The economic activity of residents aged 16–74 was 43.9% in full-time employment, 12.1% in part-time employment, 10.3% self-employed, 2% unemployed, 2.5% students with jobs, 3.2% students without jobs, 13.9% retired, 7.1% looking after home or family, 2.8% permanently sick or disabled and 2.2% economically inactive for other reasons. The industry of employment of residents was 15.7% retail, 12.1% manufacturing, 7% construction, 15.6% real estate, 11.5% health and social work, 6.4% education, 6.4% transport and communications, 6.6% public administration, 3% hotels and restaurants, 8.5% finance, 1.7% agriculture and 5.5% other.

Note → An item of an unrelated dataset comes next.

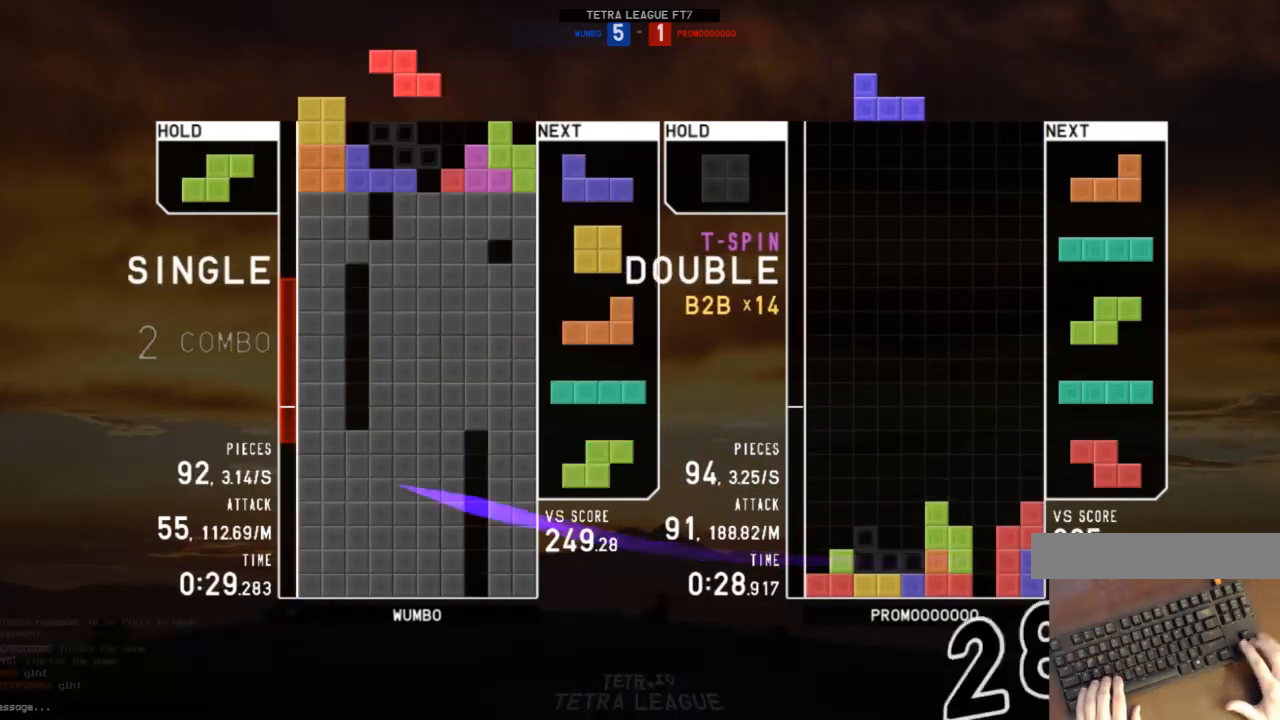
{"keys": [], "events": [[33, "down", "up"], [100, "right", "down"], [100, "x", "down"], [133, "right", "up"], [200, "x", "up"], [267, "down", "down"], [333, "down", "up"], [433, "left", "down"], [467, "left", "up"]]}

Compared with national figures, the ward had a relatively high proportion of workers in finance, and a relatively low proportion in hotels and restaurants. Of the ward's residents aged 16–74, 23.1% had a higher education qualification or the equivalent, compared with 19.9% nationwide.

==Notable people==
- Jack Hubble (1881–1965), cricketer, was born in Wateringbury.
- Frederick Leney (1876–1921), cricketer, was born in Wateringbury.
- Stewart Symes (1882–1962), governor of Tanganyika and governor-general of Sudan, was born in Wateringbury.